Memorial Sloan Kettering President Harold Varmus, Co-Chair of the President’s Council of Advisors on Science and Technology, joined lawmakers, scientists, and patients on March 9 at a White House ceremony as President Barack Obama issued an executive order lifting the Bush administration’s strict limits on human embryonic stem cell research. President Obama paired the order with a memorandum directing the heads of all executive departments and agencies to neither suppress nor alter scientific and technological findings solicited in the process of policy formulation. He also asked that scientific information developed or used by the government be made readily available to the public.

“This [Stem Cell] Order is an important step in advancing the cause of science in America,” Mr. Obama said. “But let’s be clear: Promoting science isn’t just about providing resources — it is also about protecting free and open inquiry … free from manipulation or coercion, and listening to what [scientists] tell us, even when it’s inconvenient.”

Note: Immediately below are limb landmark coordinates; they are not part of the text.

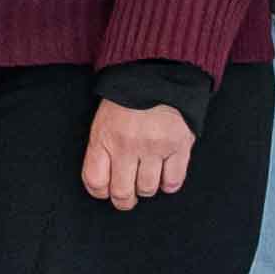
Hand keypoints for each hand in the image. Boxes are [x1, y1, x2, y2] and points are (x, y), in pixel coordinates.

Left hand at [81, 99, 200, 209]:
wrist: (158, 73)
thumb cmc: (127, 98)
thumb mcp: (104, 119)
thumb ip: (102, 148)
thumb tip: (103, 183)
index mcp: (104, 137)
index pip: (95, 181)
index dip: (100, 192)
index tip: (106, 190)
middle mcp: (127, 145)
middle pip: (122, 193)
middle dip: (124, 200)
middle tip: (128, 197)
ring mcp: (154, 147)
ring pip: (148, 189)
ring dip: (146, 188)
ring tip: (147, 177)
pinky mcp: (179, 146)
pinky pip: (173, 181)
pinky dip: (169, 184)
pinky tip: (166, 175)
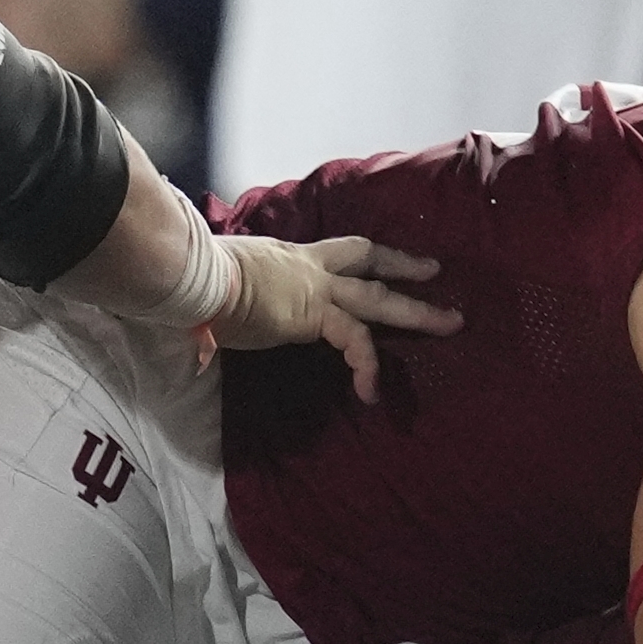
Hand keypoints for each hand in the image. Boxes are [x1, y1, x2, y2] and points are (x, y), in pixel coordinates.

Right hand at [211, 236, 462, 403]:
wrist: (190, 276)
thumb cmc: (195, 277)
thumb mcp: (229, 275)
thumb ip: (246, 287)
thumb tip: (231, 304)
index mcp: (291, 257)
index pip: (340, 251)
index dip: (371, 255)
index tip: (393, 259)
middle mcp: (308, 268)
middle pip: (368, 262)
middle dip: (406, 269)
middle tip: (437, 273)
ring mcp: (314, 289)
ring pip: (378, 300)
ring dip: (418, 313)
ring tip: (452, 324)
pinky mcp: (313, 315)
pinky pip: (353, 340)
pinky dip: (367, 365)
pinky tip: (370, 392)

In an editorial in the March 20 issue of Science titled “The Enlightenment Returns,” Dr. Varmus and Kurt Gottfried, professor emeritus of physics at Cornell University and co-founder of the Union of Concerned Scientists, observed that “the first announcement, which dealt decisively with a single important and politically volatile issue, the funding of stem cell research, received the most attention. But the second, on scientific integrity, has greater breadth and at least equal significance… . In using the words ’manipulation’ and ’coercion,’ the president was not speaking purely in the abstract; he was alluding to recent breaches of a code to which government must adhere if science is to play its proper role in advising the government on such complex issues as public health, climate change, or environmental protection. When the government systematically disregards this code, it undermines the historic role of science as a bulwark of an enlightened democracy.”